1080 drops planned for Mt Messenger for pest control

8:35 pm on 26 March 2023
Tony Pascoe says there's about 70 different varieties of native orchids at Mangapēpeke Valley, where he lives.

The Mangapēpeke Valley is near the proposed route for the new bypass. Photo: RNZ / Robin Martin

Mt Messenger bypass contractors are planning a series of 1080 drops as they forge ahead with the project's pest control programme.

Since last August, the Mt Messenger Alliance team has created more than 70km of a targeted 250km of pest management tracks, and fitted 850 bait stations in damaged forest around the new section of State Highway 3 in Taranaki.
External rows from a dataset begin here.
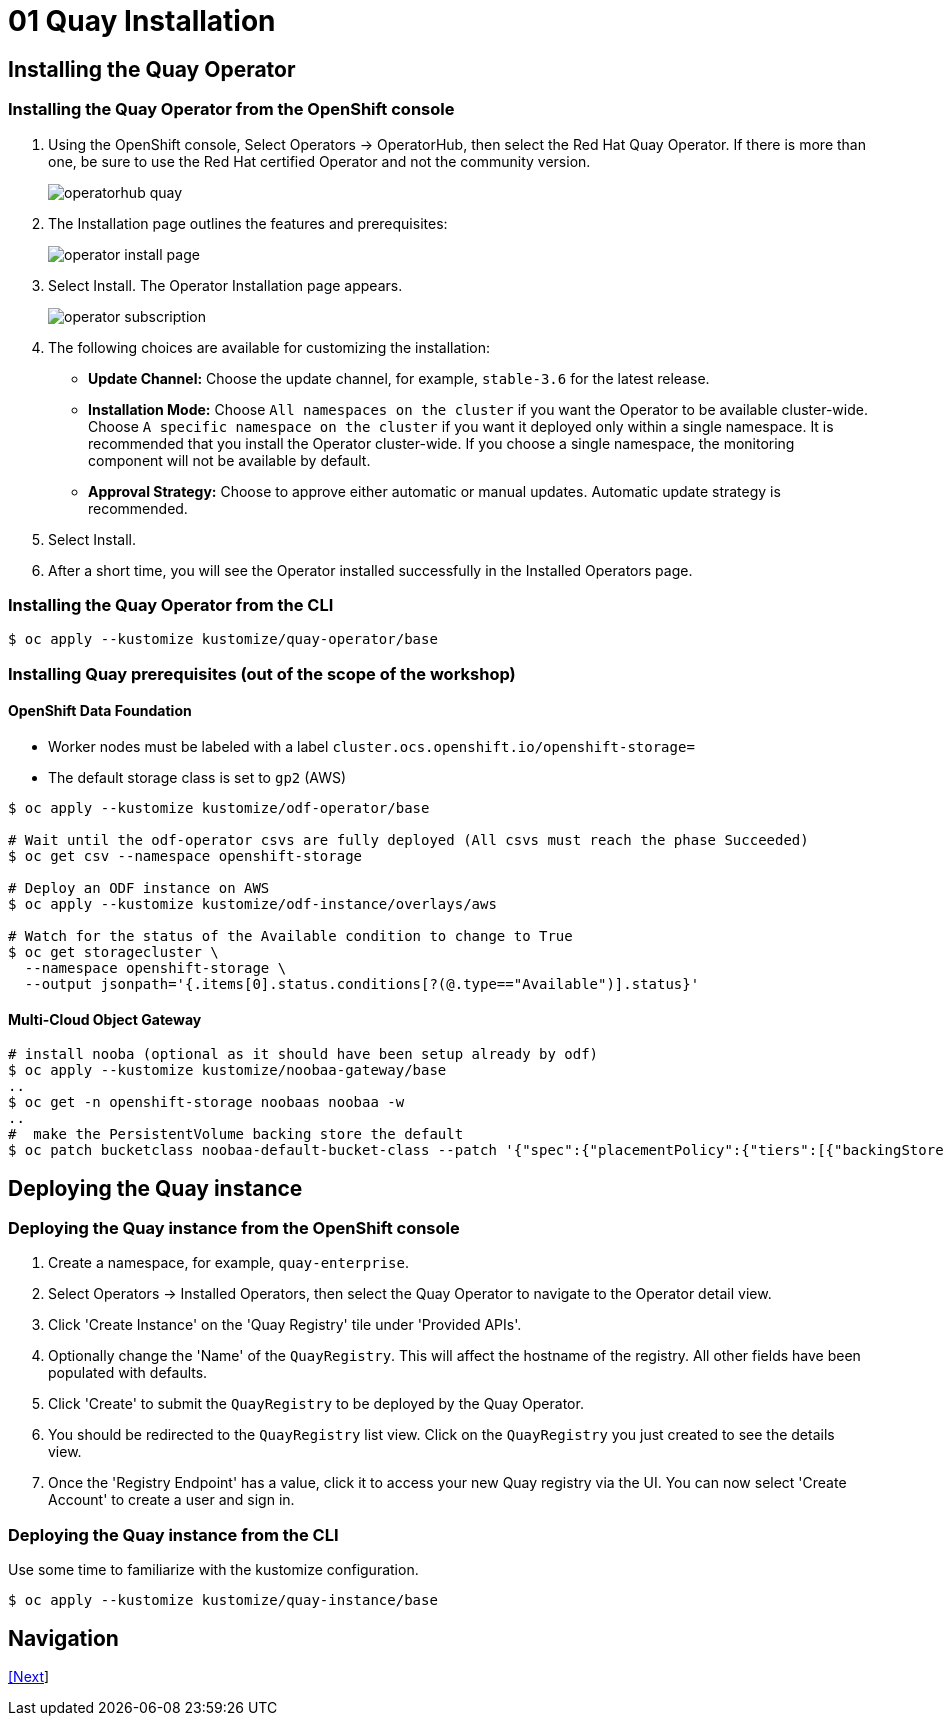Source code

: = 01 Quay Installation

== Installing the Quay Operator

=== Installing the Quay Operator from the OpenShift console

. Using the OpenShift console, Select Operators -> OperatorHub, then select the Red Hat Quay Operator. If there is more than one, be sure to use the Red Hat certified Operator and not the community version.
+
image:images/operatorhub-quay.png[]
. The Installation page outlines the features and prerequisites:
+
image:images/operator-install-page.png[]
. Select Install. The Operator Installation page appears.
+
image:images/operator-subscription.png[]
. The following choices are available for customizing the installation:

* **Update Channel:** Choose the update channel, for example, `stable-3.6` for the latest release.

* **Installation Mode:** Choose  `All namespaces on the cluster` if you want the Operator to be available cluster-wide. Choose `A specific namespace on the cluster` if you want it deployed only within a single namespace. It is recommended that you install the Operator cluster-wide. If you choose a single namespace, the monitoring component will not be available by default.

* **Approval Strategy:** Choose to approve either automatic or manual updates. Automatic update strategy is recommended.

. Select Install.

. After a short time, you will see the Operator installed successfully in the Installed Operators page.

=== Installing the Quay Operator from the CLI

```sh
$ oc apply --kustomize kustomize/quay-operator/base
```

=== Installing Quay prerequisites (out of the scope of the workshop)

==== OpenShift Data Foundation

* Worker nodes must be labeled with a label `cluster.ocs.openshift.io/openshift-storage=`
* The default storage class is set to `gp2` (AWS)

```sh
$ oc apply --kustomize kustomize/odf-operator/base

# Wait until the odf-operator csvs are fully deployed (All csvs must reach the phase Succeeded)
$ oc get csv --namespace openshift-storage

# Deploy an ODF instance on AWS
$ oc apply --kustomize kustomize/odf-instance/overlays/aws

# Watch for the status of the Available condition to change to True
$ oc get storagecluster \
  --namespace openshift-storage \
  --output jsonpath='{.items[0].status.conditions[?(@.type=="Available")].status}'
```
==== Multi-Cloud Object Gateway

```sh
# install nooba (optional as it should have been setup already by odf)
$ oc apply --kustomize kustomize/noobaa-gateway/base
..
$ oc get -n openshift-storage noobaas noobaa -w
..
#  make the PersistentVolume backing store the default
$ oc patch bucketclass noobaa-default-bucket-class --patch '{"spec":{"placementPolicy":{"tiers":[{"backingStores":["noobaa-pv-backing-store"]}]}}}' --type merge -n openshift-storage
```

== Deploying the Quay instance

=== Deploying the Quay instance from the OpenShift console

. Create a namespace, for example, `quay-enterprise`.
. Select Operators -> Installed Operators, then select the Quay Operator to navigate to the Operator detail view.
. Click 'Create Instance' on the 'Quay Registry' tile under 'Provided APIs'.
. Optionally change the 'Name' of the `QuayRegistry`. This will affect the hostname of the registry. All other fields have been populated with defaults.
. Click 'Create' to submit the `QuayRegistry` to be deployed by the Quay Operator.
. You should be redirected to the `QuayRegistry` list view. Click on the `QuayRegistry` you just created to see the details view.
. Once the 'Registry Endpoint' has a value, click it to access your new Quay registry via the UI. You can now select 'Create Account' to create a user and sign in.

=== Deploying the Quay instance from the CLI

Use some time to familiarize with the kustomize configuration.

```sh
$ oc apply --kustomize kustomize/quay-instance/base
```

== Navigation

link:../02.Organizations/README.adoc[[Next]]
In addition, more than 170 wild goats have been culled from the project area and the adjacent Parininihi block.

Meanwhile, opponents of the new stretch of road will head back to court next week.

Mt Messenger Alliance lead ecologist Roger MacGibbon said great progress had been made on the project's ground breaking pest control programme since work began last August.

Predators such as rats, stoats and possums had seriously impaired the mature native forest surrounding the route of the future 6km bypass on State Highway 3, and the wildlife that lived in that habitat, he said.

"Our pest management programme will support the forest's recovery from this damage and provide an environment where threatened species such as kiwi, fern birds, kōkako and long-tailed bats can thrive once more."

The achievements to date would be enhanced further this winter with an aerial drop of 1080 over the project area and the nearby Parininihi, in a joint operation with the Department of Conservation.

Engagement with nearby landowners was now underway.

Delivered at regular intervals in the area since 1992, the cereal pellets containing biodegradable 1080 toxin was the only viable pest control method in large, remote, forest-covered, and rugged areas, MacGibbon said.

"Given the high tree canopy of this forest, an aerial treatment is necessary to achieve the required reductions in pest numbers, particularly of rats."

MacGibbon said the 1080 drop was supported by project partner Ngāti Tama, as kaitiaki and mana whenua who were committed to safeguarding the life expectancy and reproduction of taonga species in the project area and Parininihi.

The project's enduring pest management commitment over 3650 hectares was part of a broader environmental programme for Te Ara o Te Ata, which sought to leave the area in a better condition than its current state.

MacGibbon said the programme would also deliver large areas of restoration planting, to offset the native vegetation removed to build the road and would lessen the effects of construction on the local ecology.

Thirty-two hectares of forest, wetland and riparian planting will be undertaken, comprising approximately 120,000 plants. A further 100,000-plus plants will be planted along the roadside margins and embankments, with all seedlings grown from locally sourced seed.

MacGibbon said with these environmental efforts, Waka Kotahi and Ngāti Tama aimed to achieve significant improvements in biodiversity within 10 to 15 years of completing the bypass.

Opponents of the bypass argue the felling of 32 hectares of native bush to make way for the bypass cannot by offset by the planting of seedlings and should not have been allowed under the Resource Management Act which says the felling of native bush for such projects should be 'avoided'.

They say kiwi, long-tailed bats and other native species will be displaced or killed while the road is constructed.

Meanwhile, the Pascoe family, who have opposed the bypass and own a farm on its route, return to court next week.

They say Waka Kotahi has illegally extinguished their grazing rights on Ngāti Tama land which was granted in perpetuity.